━━━━━ STORED RECORDS

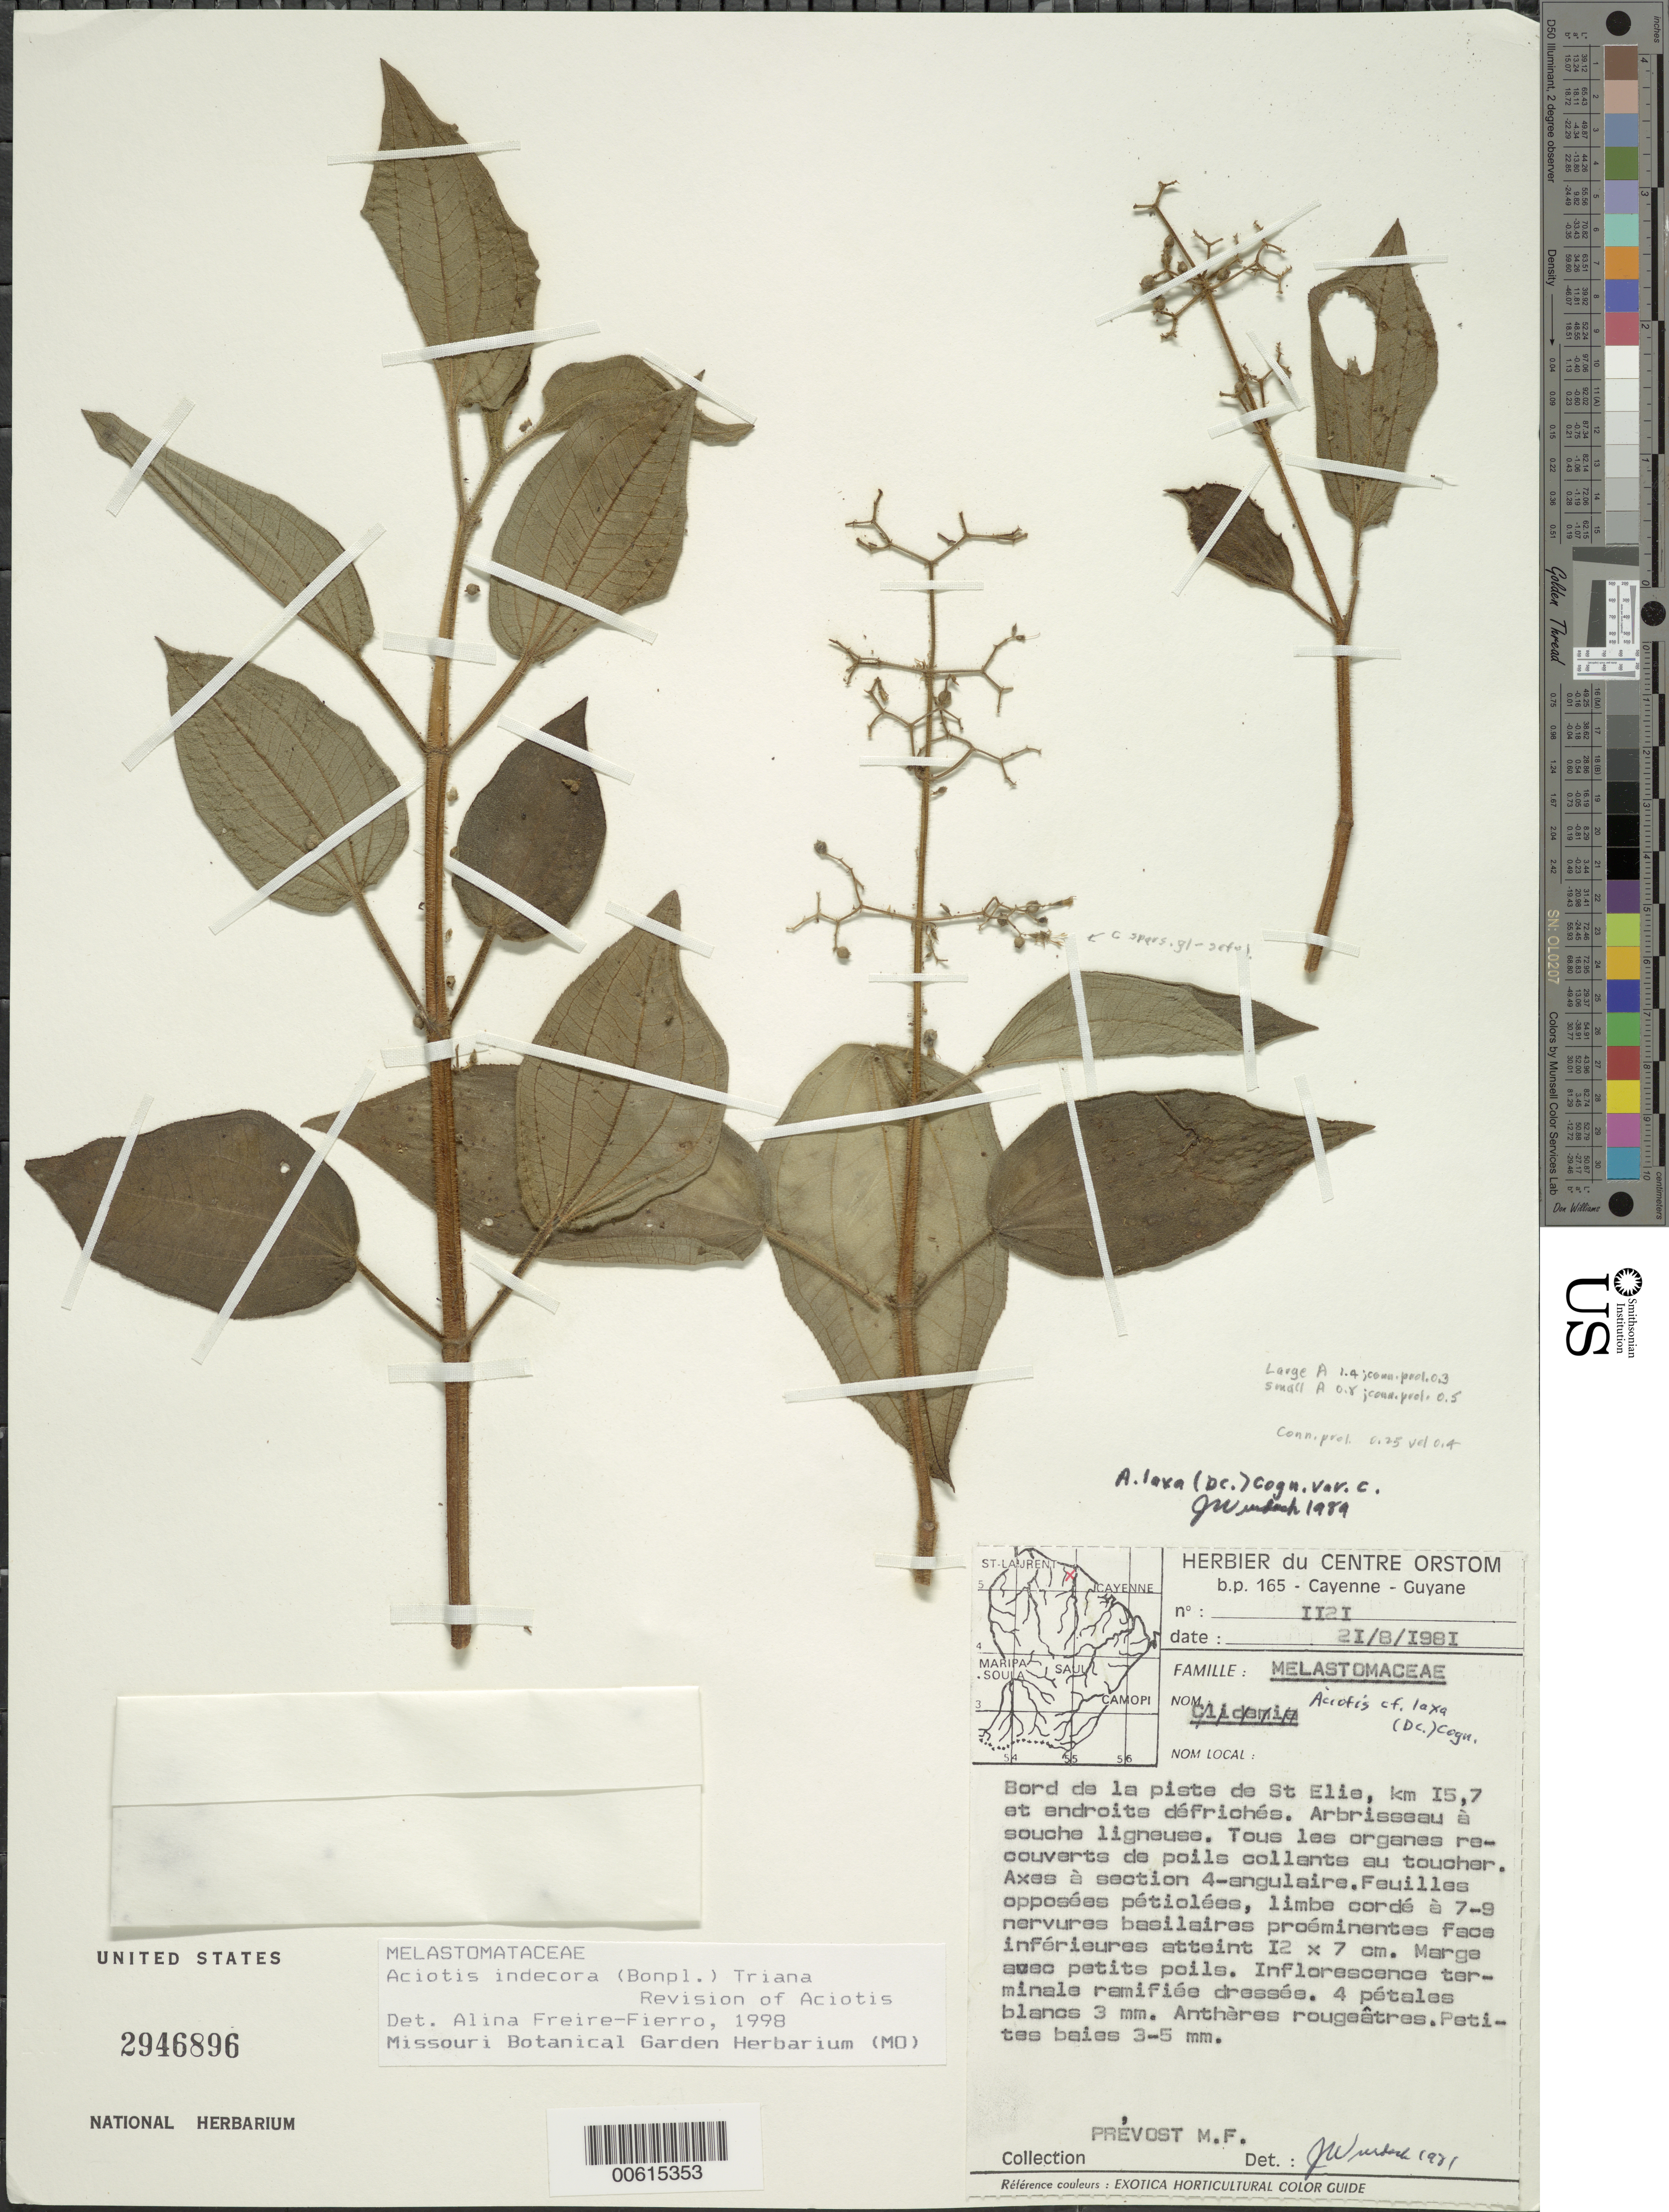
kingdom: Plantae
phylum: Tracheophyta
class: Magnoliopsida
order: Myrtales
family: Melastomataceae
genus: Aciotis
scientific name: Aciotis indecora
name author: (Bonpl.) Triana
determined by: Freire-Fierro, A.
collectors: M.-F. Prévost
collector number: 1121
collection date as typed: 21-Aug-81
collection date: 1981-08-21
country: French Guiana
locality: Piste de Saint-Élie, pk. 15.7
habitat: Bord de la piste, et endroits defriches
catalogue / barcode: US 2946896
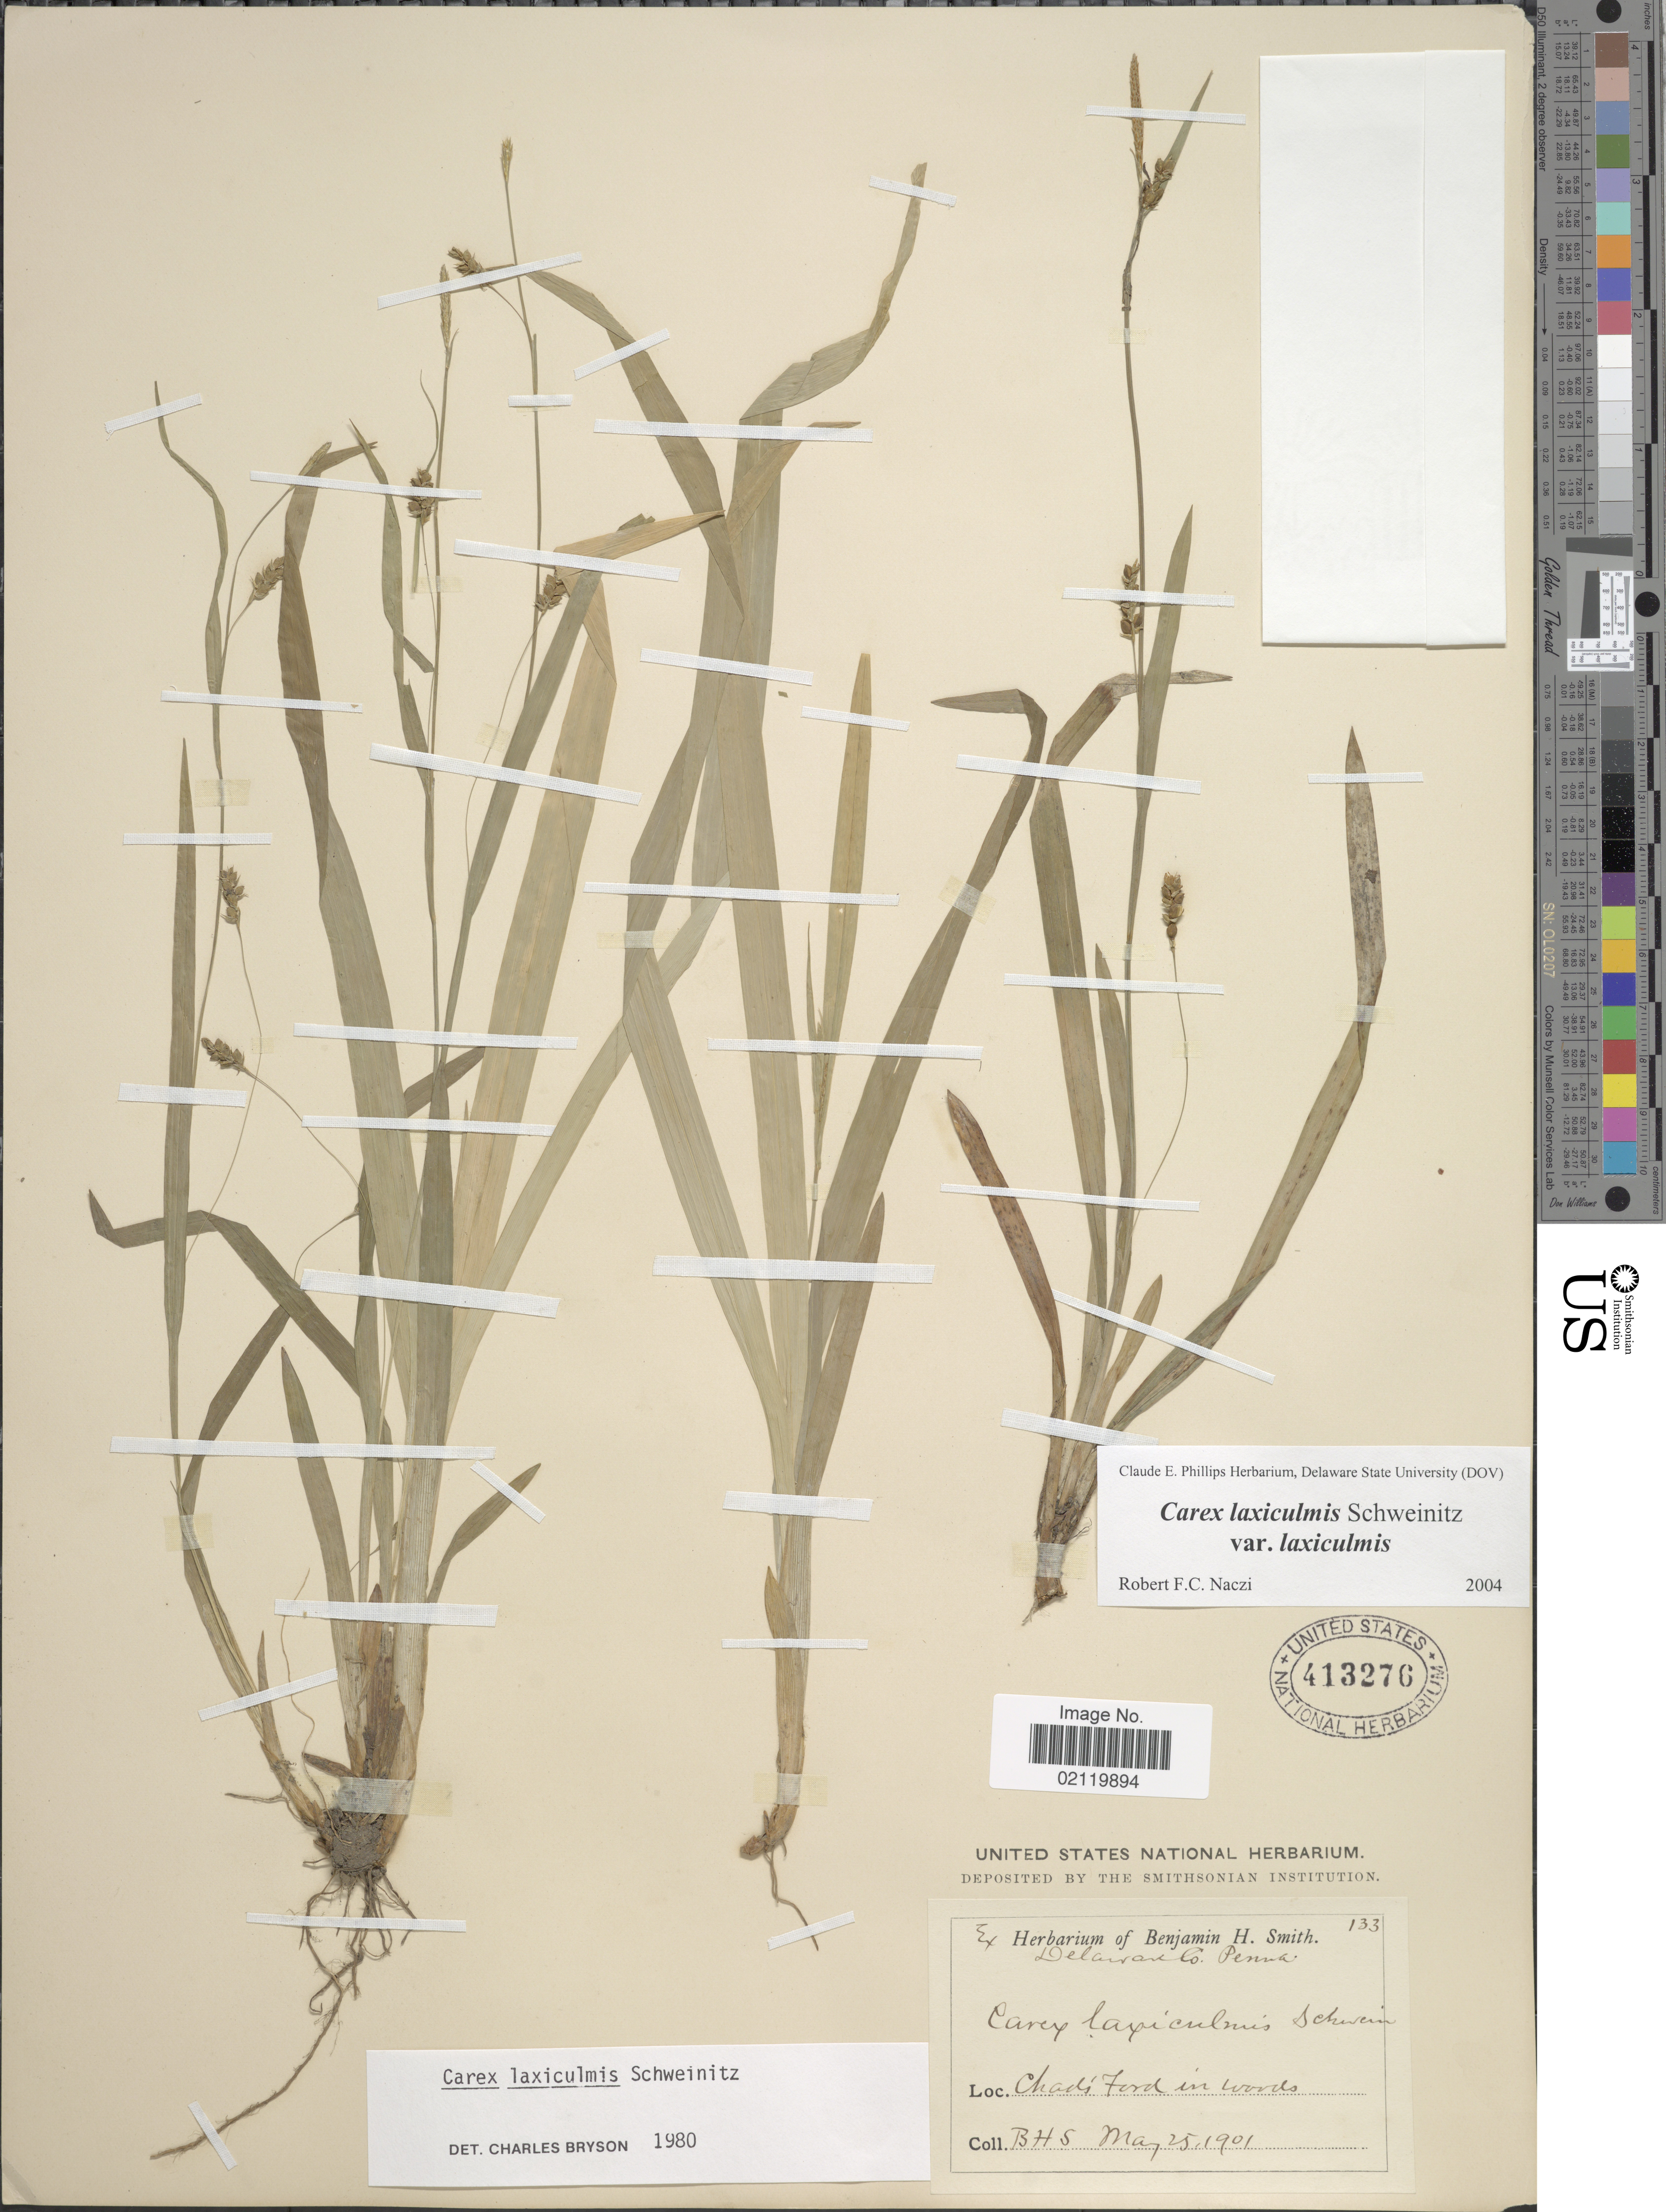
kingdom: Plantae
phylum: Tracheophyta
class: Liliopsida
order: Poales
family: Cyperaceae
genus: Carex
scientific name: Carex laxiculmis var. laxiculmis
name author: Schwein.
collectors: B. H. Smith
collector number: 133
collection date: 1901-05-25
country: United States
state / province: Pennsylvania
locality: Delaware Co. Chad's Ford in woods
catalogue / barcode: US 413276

━━━━━━━━━━

### TASK STATEMENT
Copy out every line of the records above word for word, omitting the picture lines.

### SOLVED PROBLEM
kingdom: Plantae
phylum: Tracheophyta
class: Magnoliopsida
order: Myrtales
family: Melastomataceae
genus: Aciotis
scientific name: Aciotis indecora
name author: (Bonpl.) Triana
determined by: Freire-Fierro, A.
collectors: M.-F. Prévost
collector number: 1121
collection date as typed: 21-Aug-81
collection date: 1981-08-21
country: French Guiana
locality: Piste de Saint-Élie, pk. 15.7
habitat: Bord de la piste, et endroits defriches
catalogue / barcode: US 2946896
kingdom: Plantae
phylum: Tracheophyta
class: Liliopsida
order: Poales
family: Cyperaceae
genus: Carex
scientific name: Carex laxiculmis var. laxiculmis
name author: Schwein.
collectors: B. H. Smith
collector number: 133
collection date: 1901-05-25
country: United States
state / province: Pennsylvania
locality: Delaware Co. Chad's Ford in woods
catalogue / barcode: US 413276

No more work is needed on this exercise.